[Collected data]
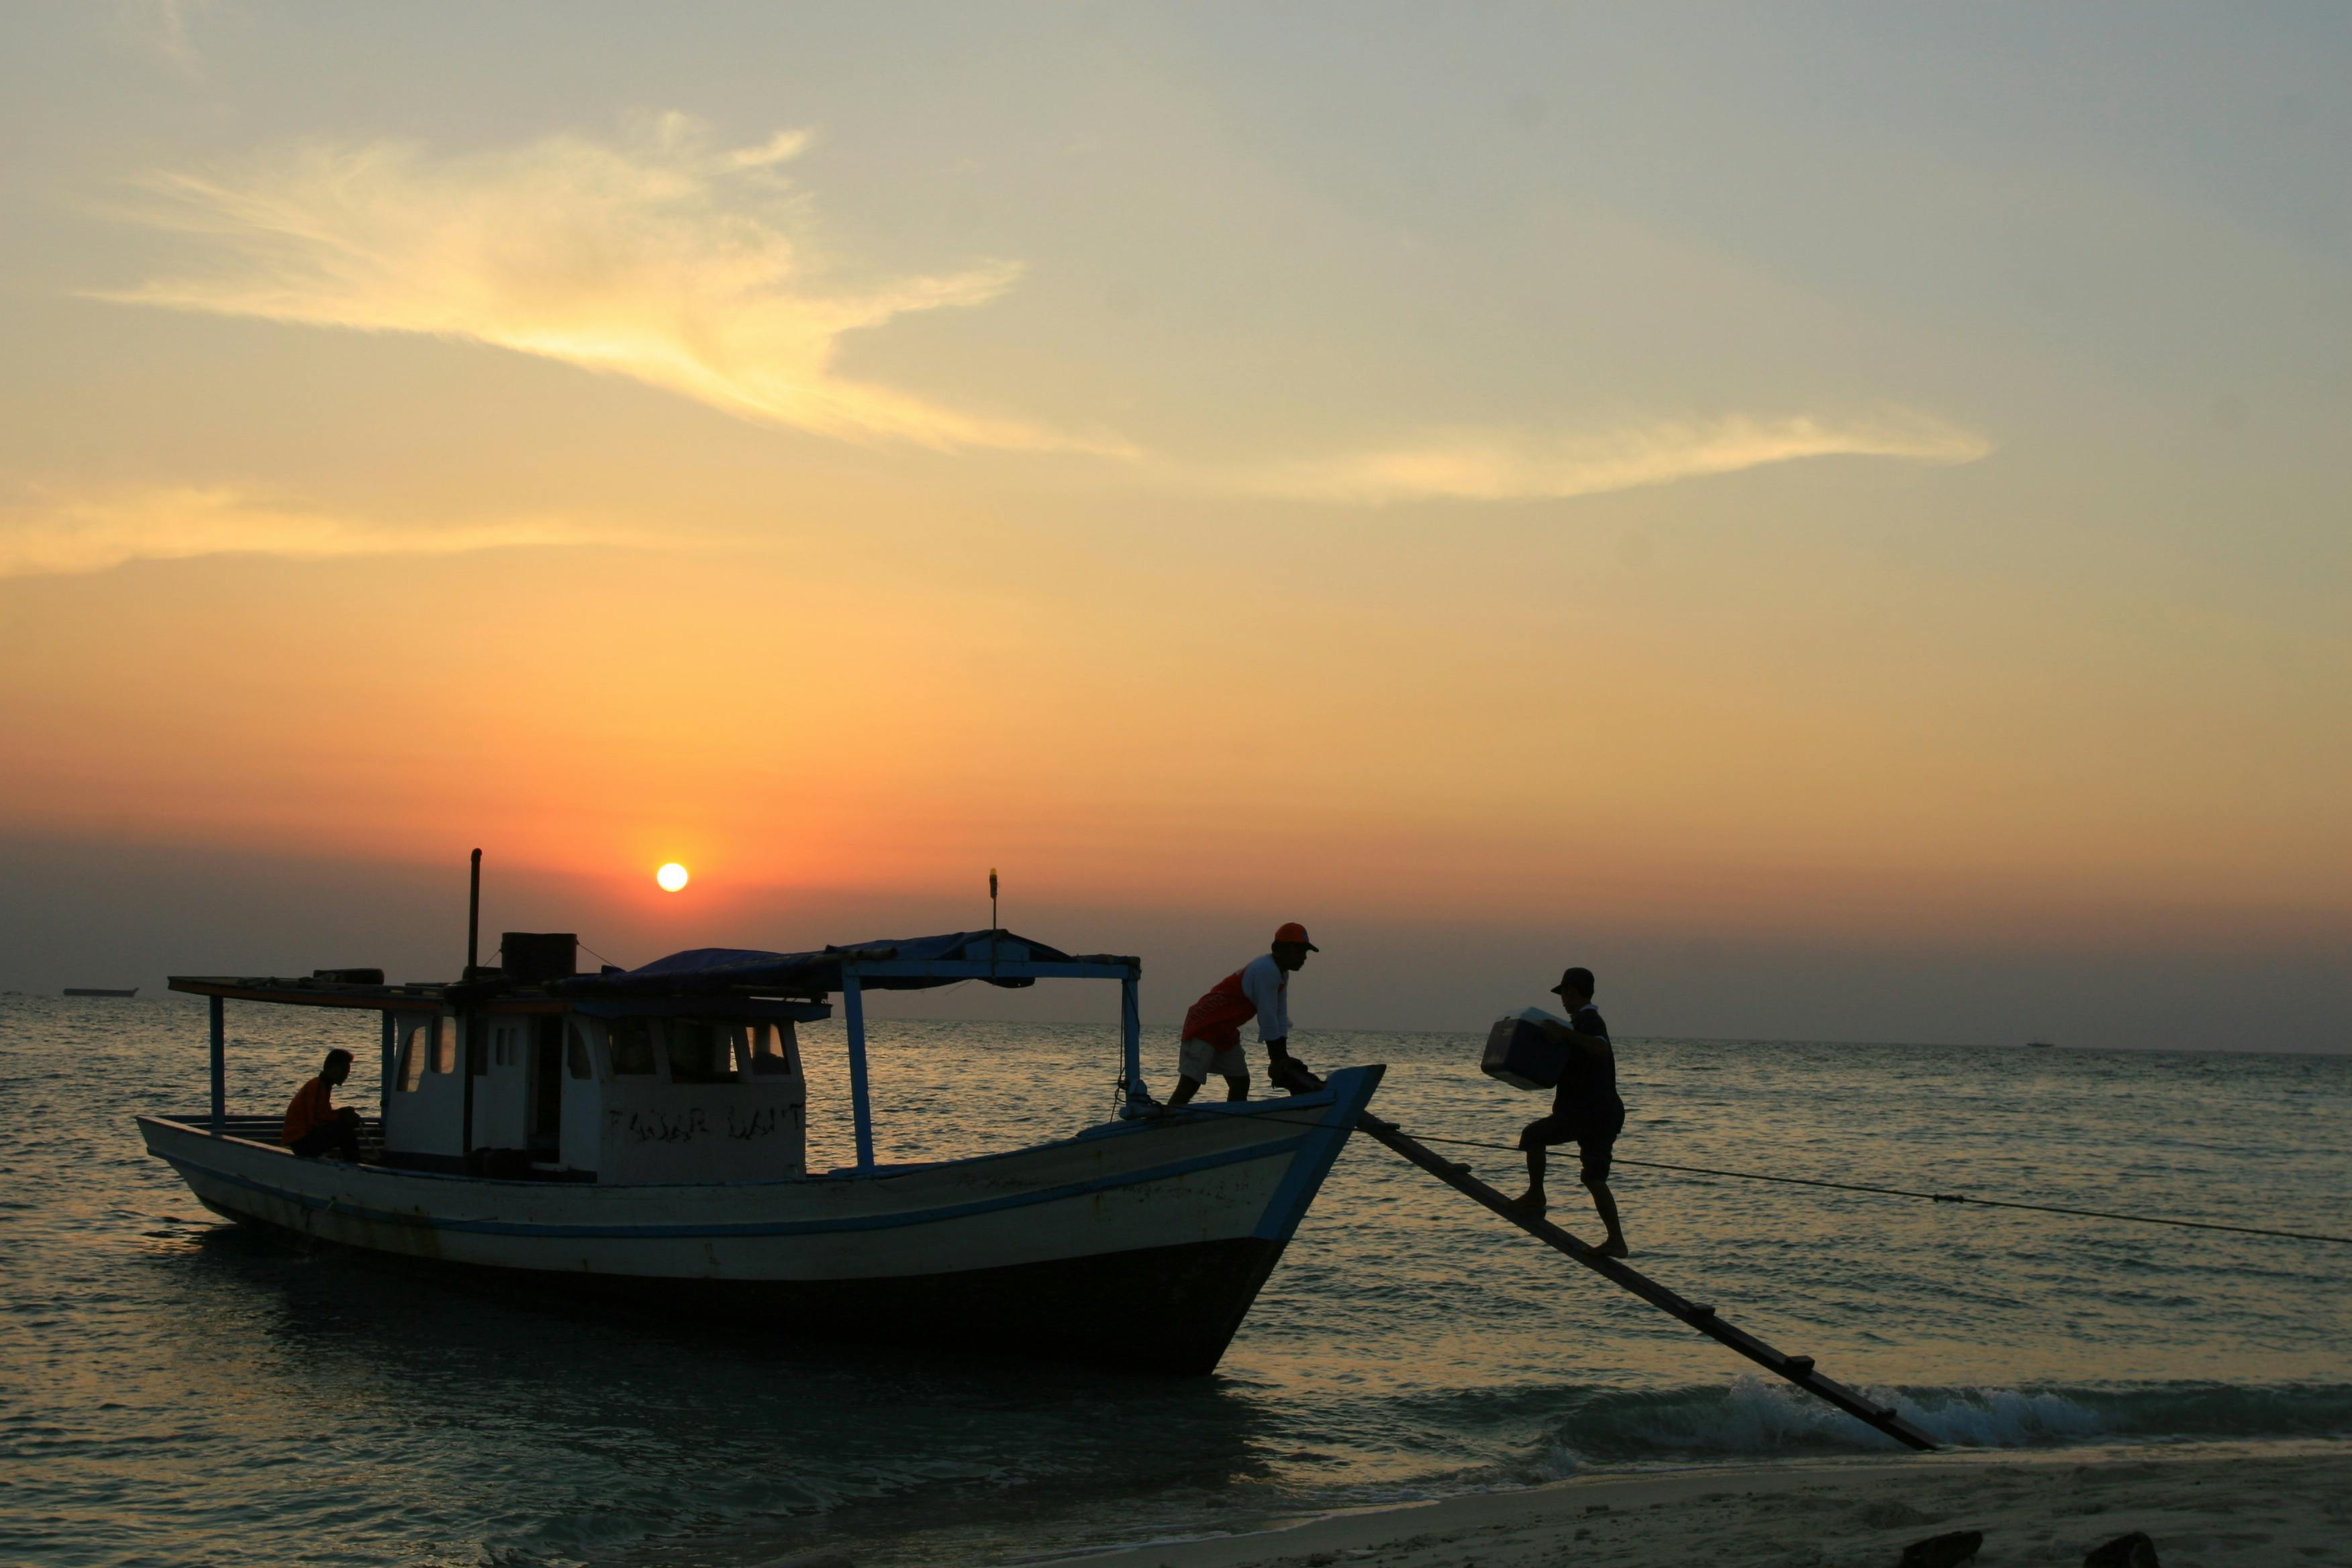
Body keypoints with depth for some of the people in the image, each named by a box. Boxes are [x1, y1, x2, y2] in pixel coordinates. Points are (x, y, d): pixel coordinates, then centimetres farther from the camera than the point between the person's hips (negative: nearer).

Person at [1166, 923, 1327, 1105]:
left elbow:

[Exercise goal] Recast the listing above as a Markdown table with the columns Row and Line, numbering each row and skipping blank lines. Leave the picture out of the answer.

[Task answer]
| Row | Line |
|---|---|
| 1 | Body keypoints with depth for some of the people in the image, each named by a box. Boxes are [x1, y1, x2, y2] in pixel coordinates. Points are (x, y, d): pixel coordinates, then centimetres farther from the camera than the point between the person's hips (negative: nearer). |
| 2 | Person at [1166, 923, 1327, 1105]: |
| 3 | left elbow: |